You probably also need to ensure that the configuration option PICO_PRINTF_ALWAYS_INCLUDED is set to zero. See the SDK documentation.

DarkElvenAngel commented 10 months ago

Okay I've added this to the main CMakeLists.txt pico_set_printf_implementation(${BINARY} compiler) This makes things mostly work. I haven't done full testing but this seems like something to note in the README.

I'll comment more once I've done more testing

DarkElvenAngel commented 10 months ago

An update changing the printf to complier works only for printf the following commands don't work properly puts & putchar they don't send to stdout if it's been changed. This is something in the SDK or newlib to be aware of.

Memotech-Bill commented 10 months ago

You must still have pico_stdio amongst your link libraries in CMake, either directly or indirectly.

How this is works is convoluted:

In file pico-sdk/src/rp2_common/pico_stdio/stdio.c:

int WRAPPER_FUNC(putchar)(int c) {
    char cc = (char)c;
    stdio_put_string(&cc, 1, false, false);
    return c;
}

int WRAPPER_FUNC(puts)(const char *s) {
    int len = (int)strlen(s);
    stdio_put_string(s, len, true, false);
    stdio_flush();
    return len;
}

In pico-sdk/src/rp2_common/pico_platform/include/pico/platform.h:

#define WRAPPER_FUNC_NAME(x) __wrap_##x

Which means that WRAPPER_FUNC(putchar) becomes __wrap_putchar, Likewise for puts.

Then in pico-sdk/src/rp2_common/pico_stdio/CMakeLists.txt:

    pico_wrap_function(pico_stdio printf)
    pico_wrap_function(pico_stdio vprintf)
    pico_wrap_function(pico_stdio puts)
    pico_wrap_function(pico_stdio putchar)
    pico_wrap_function(pico_stdio getchar)

And in pico-sdk/src/CMakeLists.txt:

# add a link option to wrap the given function name; i.e. -Wl:wrap=FUNCNAME for gcc
function(pico_wrap_function TARGET FUNCNAME)
    target_link_options(${TARGET} INTERFACE "LINKER:--wrap=${FUNCNAME}")
endfunction()

So as a result of those two CMakeLists.txt files, the following two switches are included in the link options:

--wrap=puts
--wrap=putchar

The result of those switches is that the linker translates calls to puts into calls to __wrap_puts and putchar into __wrap_putchar.
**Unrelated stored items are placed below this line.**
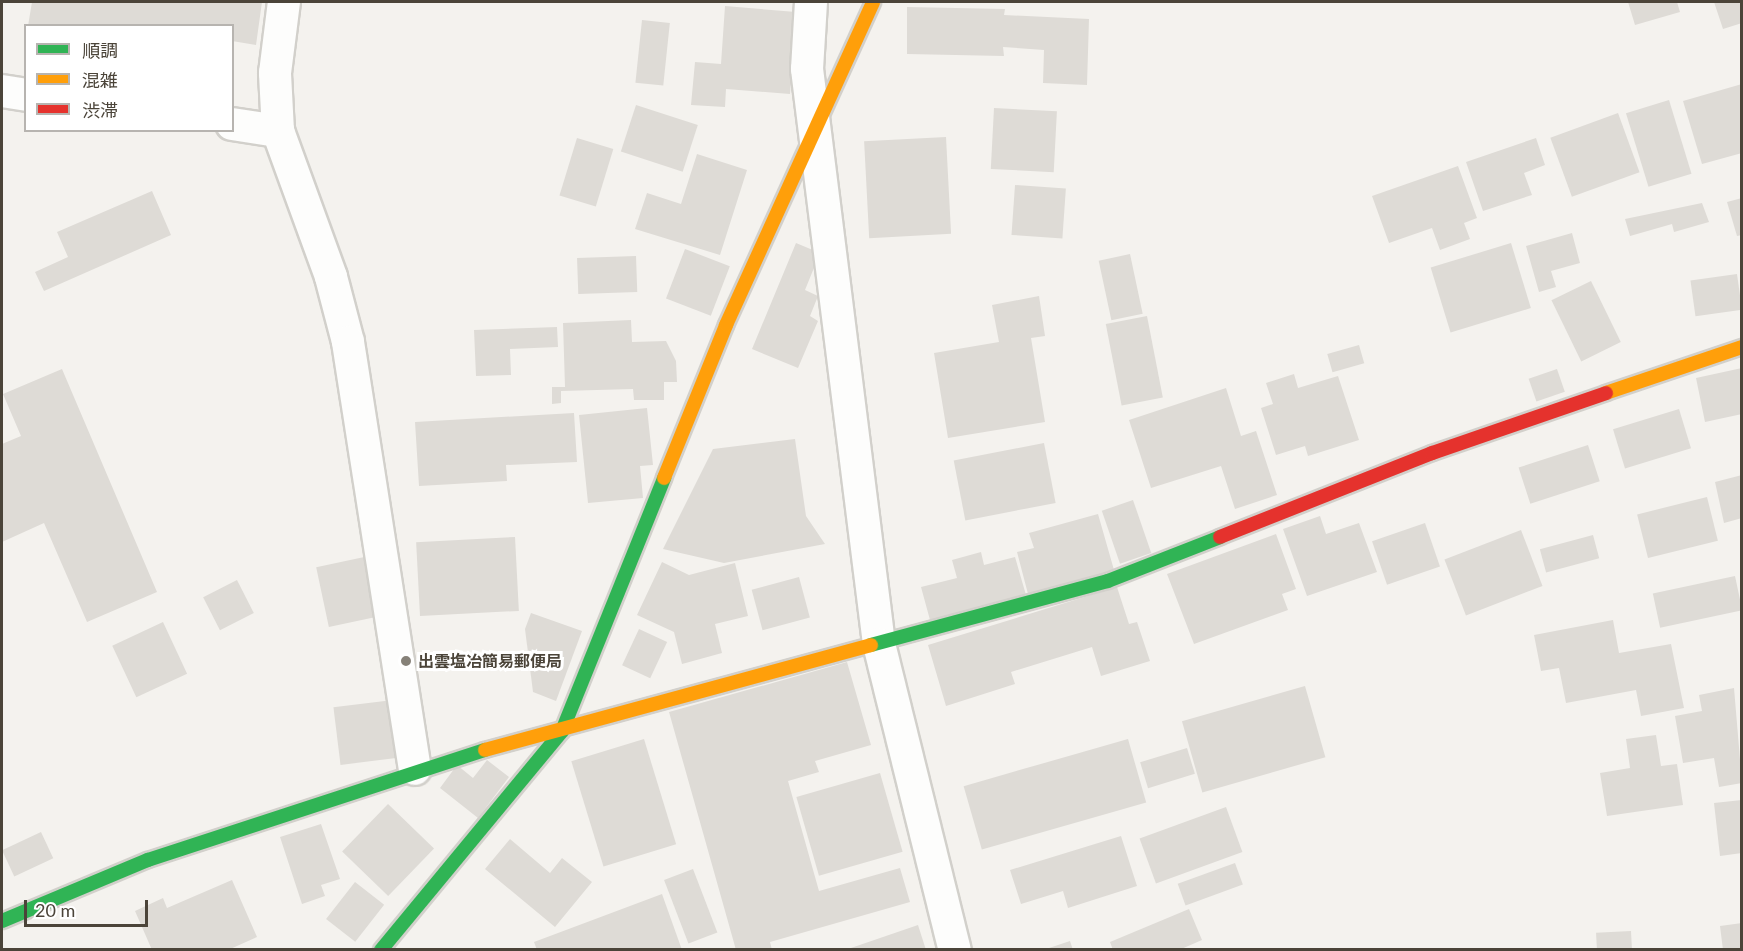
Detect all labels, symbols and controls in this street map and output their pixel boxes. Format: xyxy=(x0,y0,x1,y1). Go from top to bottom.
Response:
legend xyxy=(24,24,234,132)
text: 順調 xyxy=(82,39,118,61)
text: 混雑 xyxy=(82,69,118,91)
text: 渋滞 xyxy=(82,99,118,121)
place label: 出雲塩冶簡易郵便局 xyxy=(418,651,562,671)
marker: 出雲塩冶簡易郵便局 xyxy=(399,654,413,668)
scale bar xyxy=(27,888,152,926)
text: 20 m xyxy=(35,899,75,921)

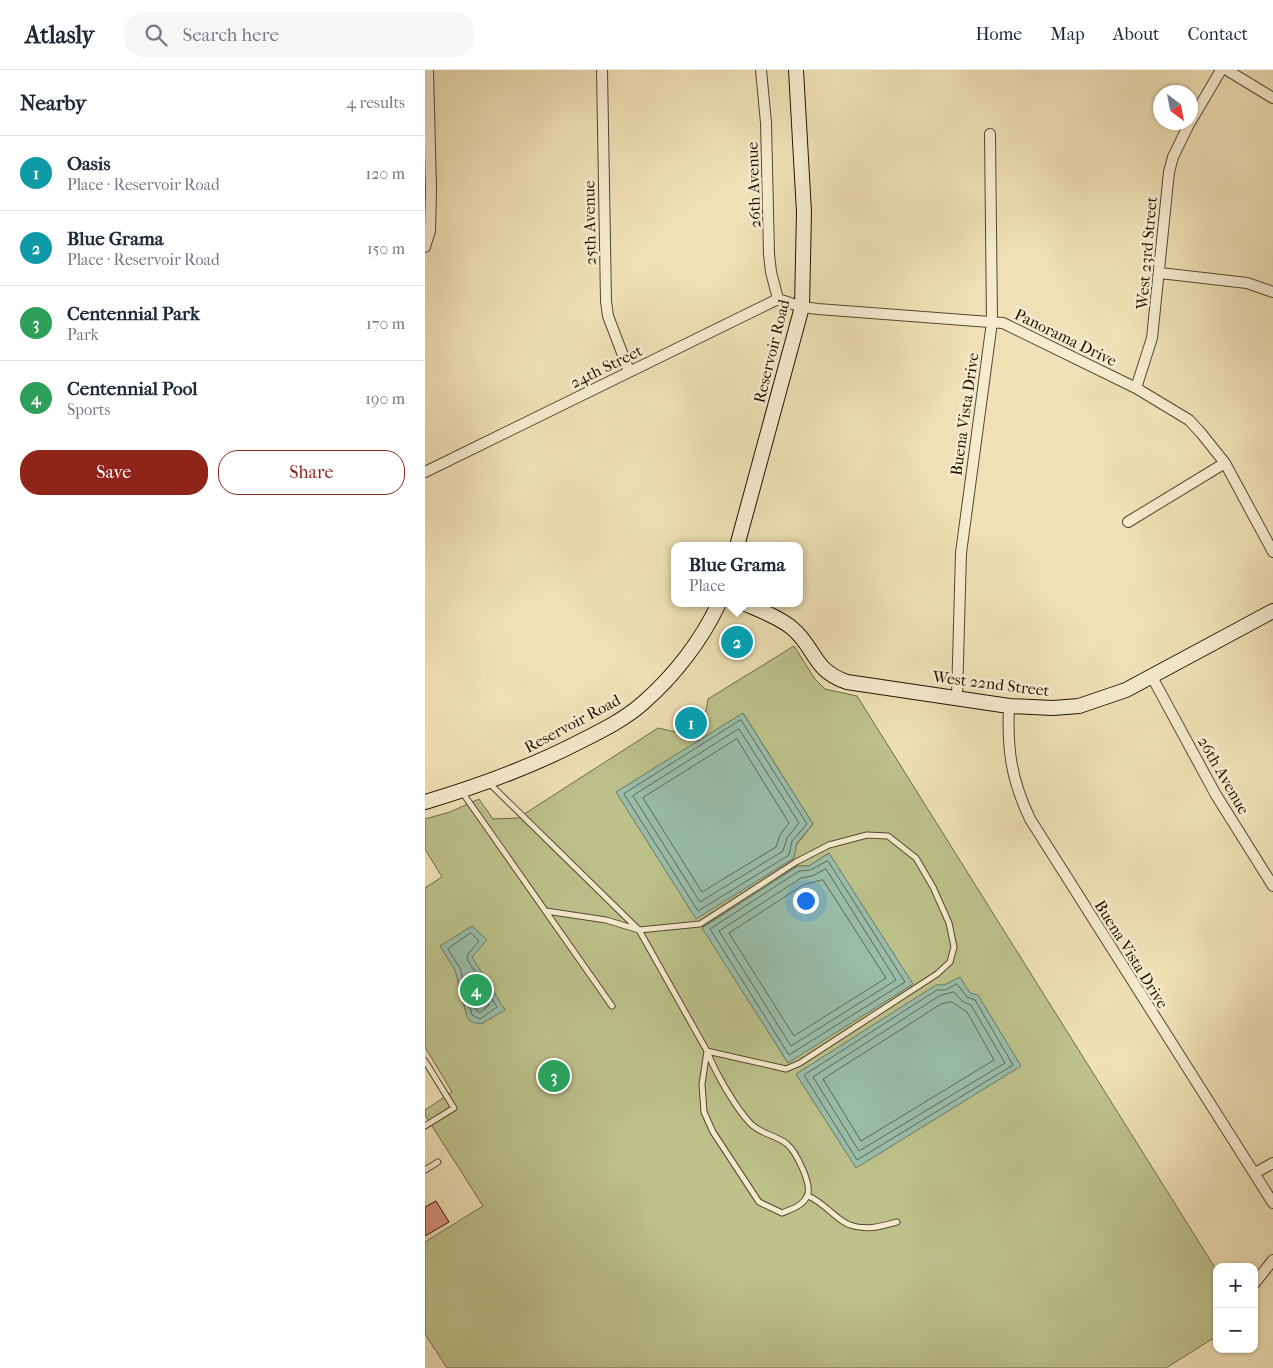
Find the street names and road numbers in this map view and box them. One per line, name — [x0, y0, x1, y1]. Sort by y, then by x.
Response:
street label: 26th Avenue — [742, 141, 765, 229]
street label: 25th Avenue — [579, 180, 600, 266]
street label: West 23rd Street — [1132, 195, 1161, 311]
street label: Reservoir Road — [749, 297, 794, 405]
street label: Panorama Drive — [1011, 304, 1120, 370]
street label: 24th Street — [567, 341, 646, 392]
street label: Buena Vista Drive — [946, 351, 983, 477]
street label: West 22nd Street — [930, 667, 1051, 700]
street label: Reservoir Road — [521, 690, 624, 757]
street label: 26th Avenue — [1194, 733, 1254, 818]
street label: Buena Vista Drive — [1091, 897, 1173, 1012]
See near the bottom of https://ftp.gnu.org/old-gnu/Manuals/ld-2.9.1/html_node/ld_3.html for details.

Without import library pico_stdio puts and putchar should go to the NewLib versions.

DarkElvenAngel commented 10 months ago

I found wherepico_stdio is linked in CmakeLists.txt

Is it required for pfs to work correctly?

Memotech-Bill commented 10 months ago

I think probably not. It was probably put there for initial debugging and never removed.

It should probably be in the CMakeLists.txt for pfs_test instead.

I am not set up to test myself at the moment.